§ **TEXT**
Connect with us

Accounting

Tax Strategy: A syndicated conservation easement update

Published

on

The long efforts to put in place the enforcement mechanisms to attack syndicated conservation easements appear to at last be finalized. In October 2024, the Internal Revenue Service issued final regulations targeting syndicated conservation easements. The agency first started identifying claims for substantial conservation easement deductions by investors in syndicated partnerships back in 2016, and issued Notice 2017-10 identifying syndicated conservation easements as abusive and requiring reporting by participants. It also sought help from Congress to specifically disallow the abusive aspects of the transactions.

The syndicated conservation easement industry fought back. The industry won a court case on the basis that the notice issued by the IRS failed to meet Administrative Procedure Act requirements for notice and opportunity for comments. Lobbying efforts stymied the progress of congressional action and included efforts to strip the IRS of enforcement funds. Initial efforts to get taxpayers to accept settlement offers were frustrated by funds available for the defense of the transactions built into the deal structures.

The IRS has challenged $21 billion in deductions claimed by 28,000 syndicated conservation easement investors. Even the Land Trust Alliance, which administers traditional conservation easements, became concerned that the syndicated conservation easement activity would result in the complete loss of the conservation easement deduction. The IRS estimated that the number of syndicated conservation easement deductions grew from 249 deals in 2016, generating $6 billion in charitable deductions, to 296 deals in 2018 producing $9.2 billion in deductions. Traditional conservation easement deductions have resulted in around $1 billion in annual deductions.

Statutory action

After several years of frustration in getting Congress to address syndicated conservation easements, success was achieved with the enactment of Code Sec. 170(h)(7) in 2022. Code Sec 170(h)(7) provides that a contribution by a partnership is not treated as a qualified conservation contribution if the amount of such contribution exceeds 2.5 times the sum of each partner’s interest in the partnership. Exceptions are provided for three-year holding periods, contributions made by family pass-through entities, and contributions made to preserve a certified historic building. Reporting requirements apply to partnerships, S corporations, and other pass-through entities. The statute does not apply retroactively, but only to contributions made after Dec. 29, 2022.

§ **DIRECTIVES**
(1) According to the conservation easement article, when did the IRS issue final regulations targeting syndicated conservation easements?
(2) Please reproduce the stretch of the conservation easement article from "Statutory action" through "Dec. 29, 2022.".
(3) Resume the conservation easement article, picking up right after its last sentence.
The stored lines aren't needed here.

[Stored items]
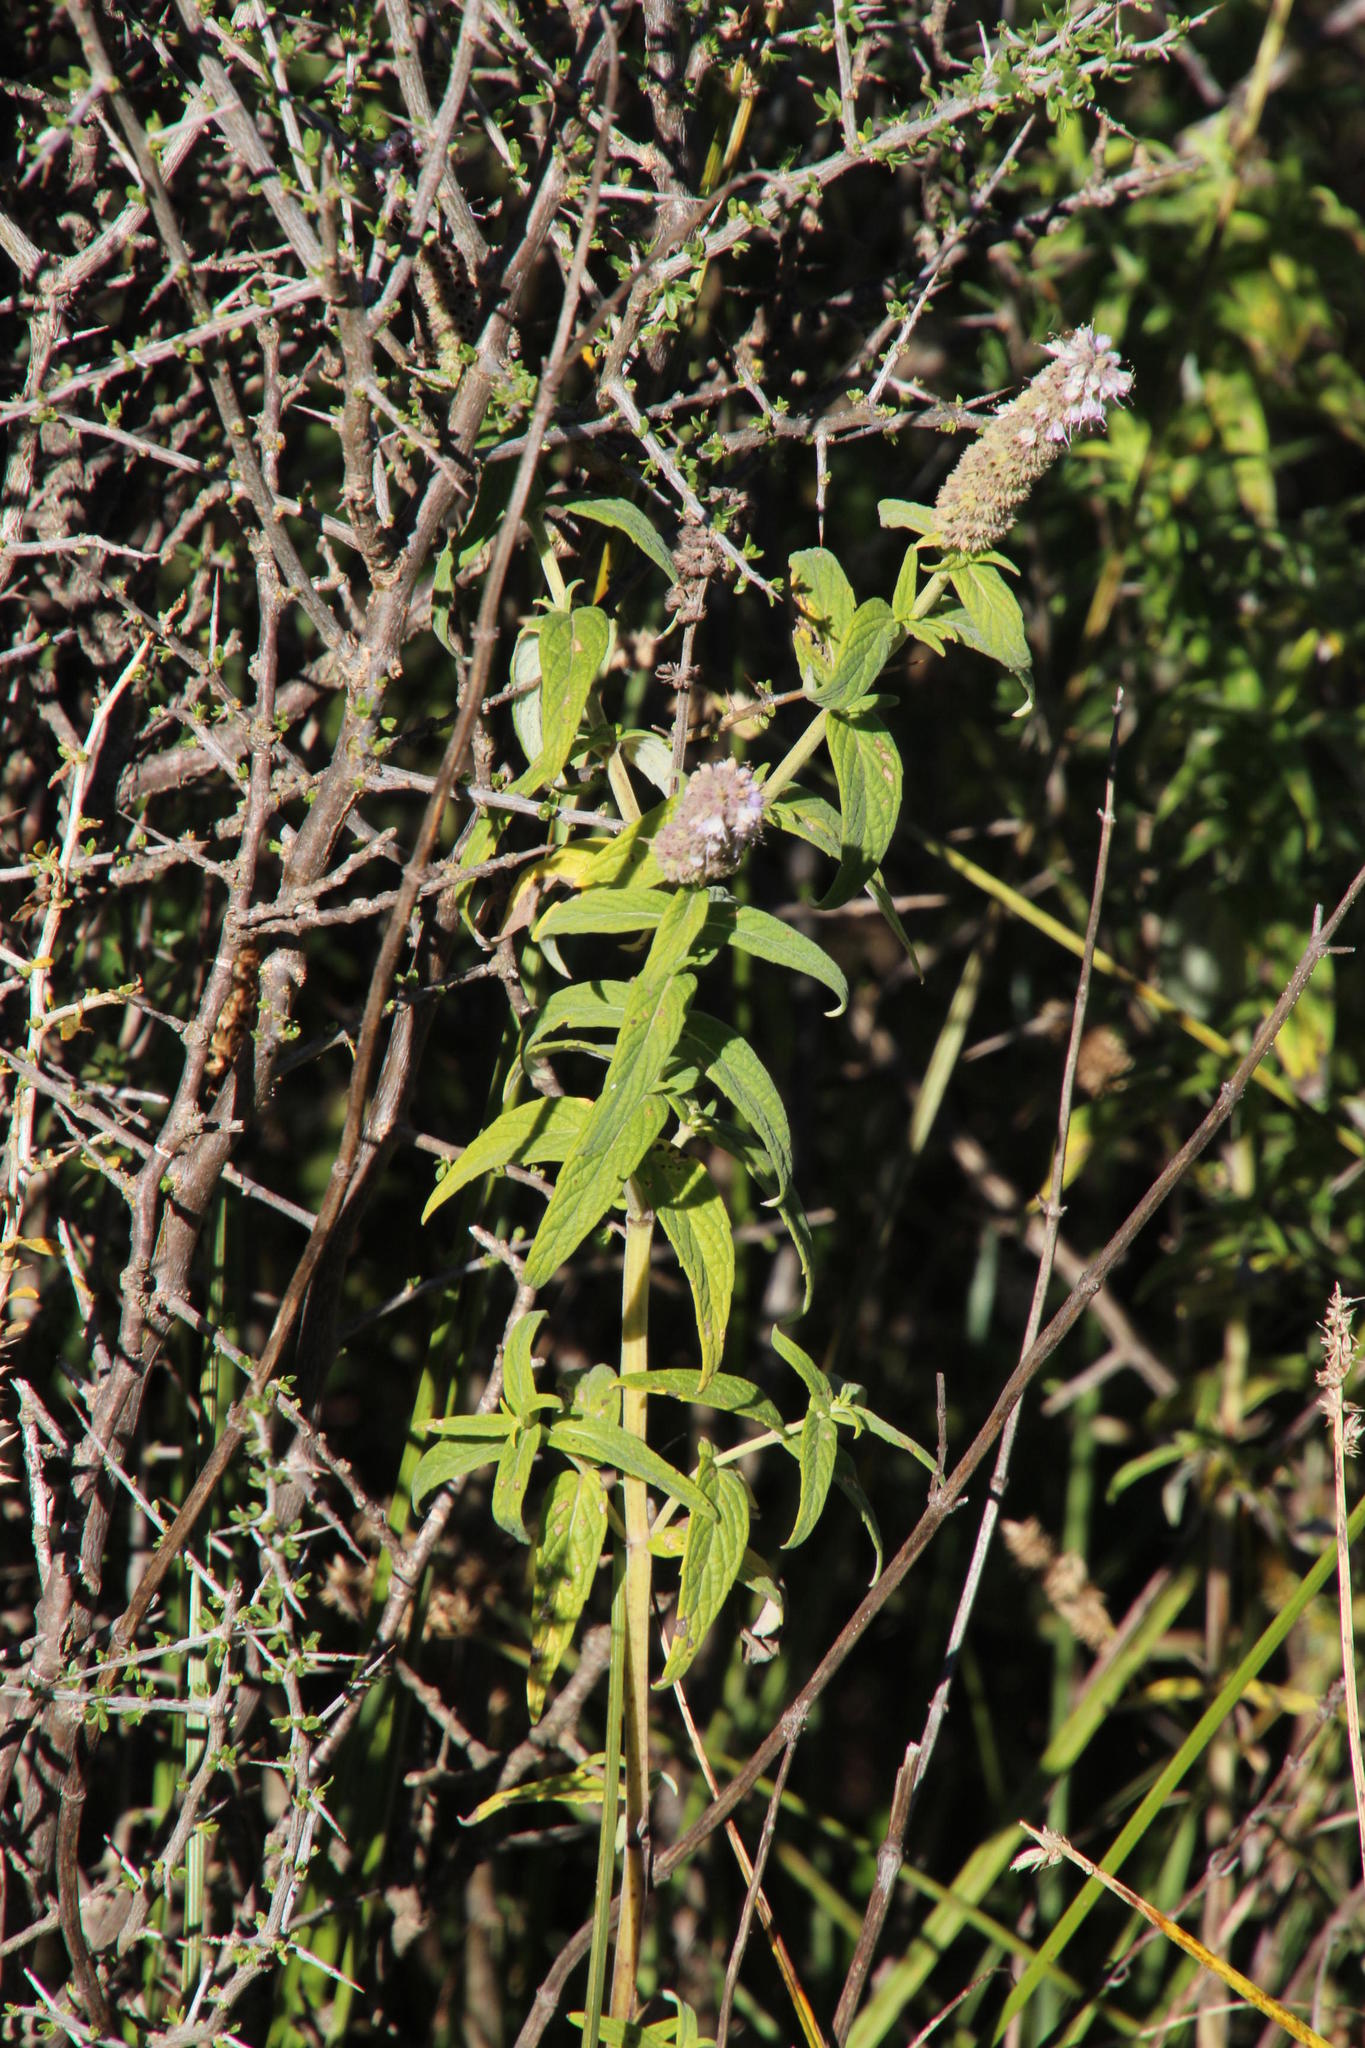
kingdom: Plantae
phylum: Tracheophyta
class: Magnoliopsida
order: Lamiales
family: Lamiaceae
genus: Mentha
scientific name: Mentha longifolia
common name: Horse mint
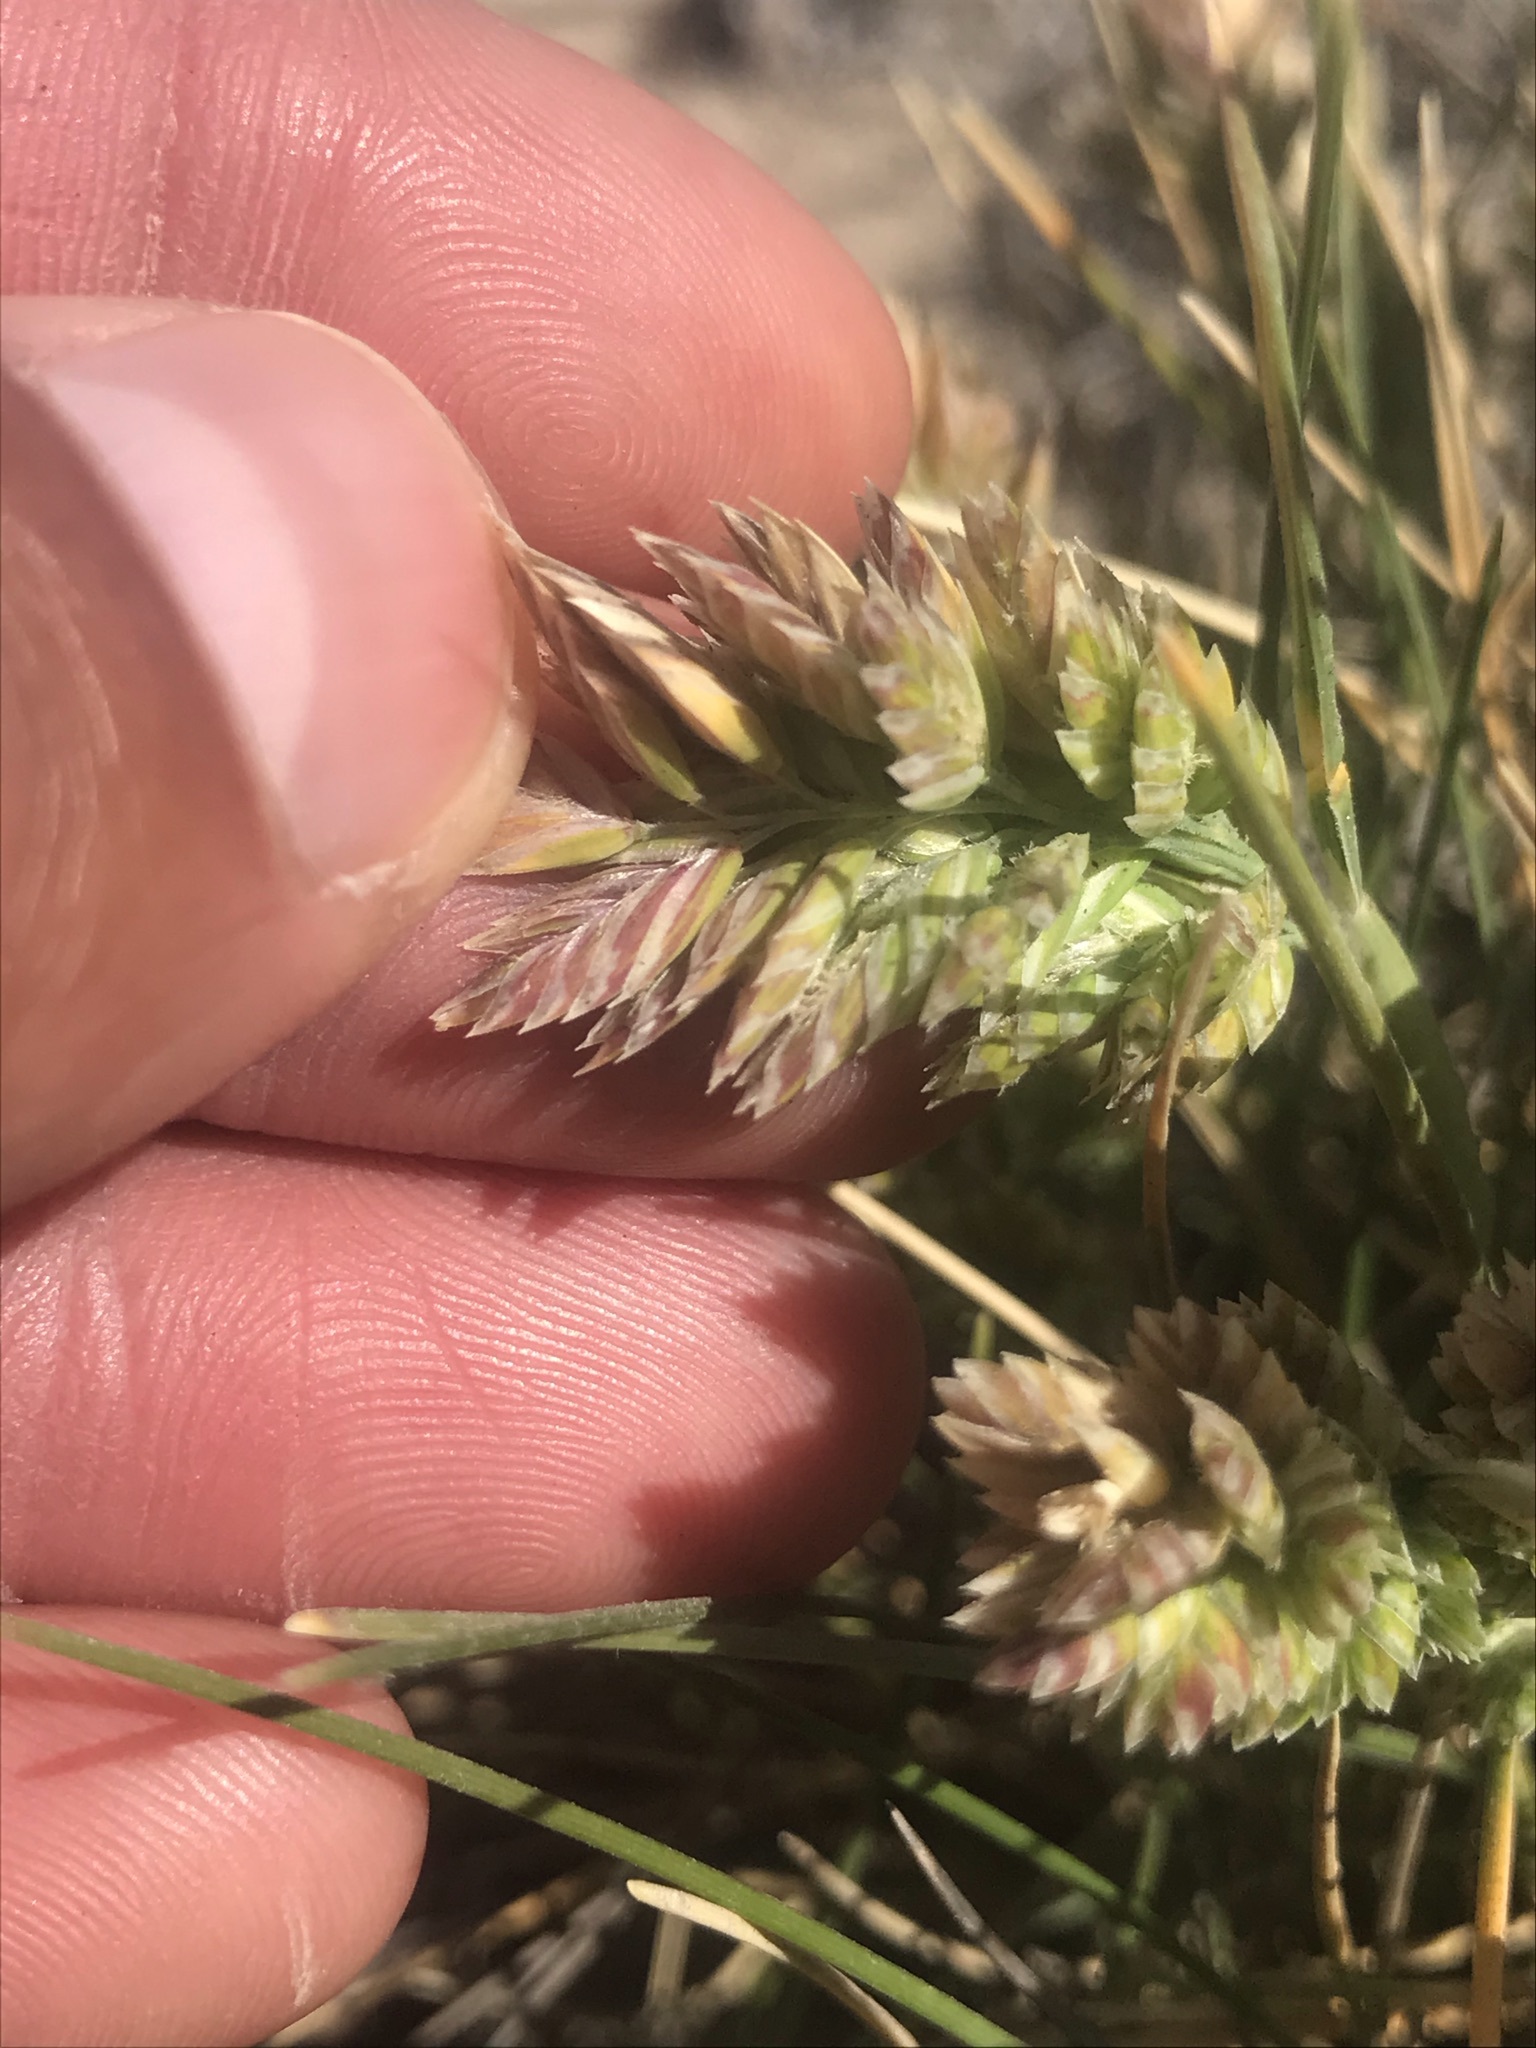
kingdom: Plantae
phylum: Tracheophyta
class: Liliopsida
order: Poales
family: Poaceae
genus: Poa
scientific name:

§ **ANSWERS TO THE EXERCISES**
(1) In October 2024.

(2)
Statutory action

After several years of frustration in getting Congress to address syndicated conservation easements, success was achieved with the enactment of Code Sec. 170(h)(7) in 2022. Code Sec 170(h)(7) provides that a contribution by a partnership is not treated as a qualified conservation contribution if the amount of such contribution exceeds 2.5 times the sum of each partner’s interest in the partnership. Exceptions are provided for three-year holding periods, contributions made by family pass-through entities, and contributions made to preserve a certified historic building. Reporting requirements apply to partnerships, S corporations, and other pass-through entities. The statute does not apply retroactively, but only to contributions made after Dec. 29, 2022.

(3)
Final regulations

In order to overcome the APA challenges to the syndicated conservation easement notice, the IRS began a process of issuing proposed regulations to meet APA requirements. In November 2022 the IRS issued proposed regulations that disallowed deduction for syndicated conservation easement transactions made by a partnership or an S corporation after Dec. 29, 2022, if the amount of the contribution exceeds 2.5 times the sum of each partner’s or S corporation shareholder’s relevant basis. The regulations also imposed new reporting requirements for the members of the entity who are seeking a deduction based on the transaction — IRS Form 8886, “Reportable Transaction Disclosure Statement.”

The final regulations were issued on Oct. 7, 2024, and are effective Oct. 8, 2024. They address three specified classes of abusive syndicated conservation easement transactions and substantially similar transactions:

1. Transactions involving contributions occurring before Dec. 30, 2022;
2. Transactions for which a charitable contribution deduction is not automatically disallowed by Code Sec. 170(h)(7); and,
3. Transactions that substitute the contribution of a fee simple interest in real property for the contribution of a conservation easement.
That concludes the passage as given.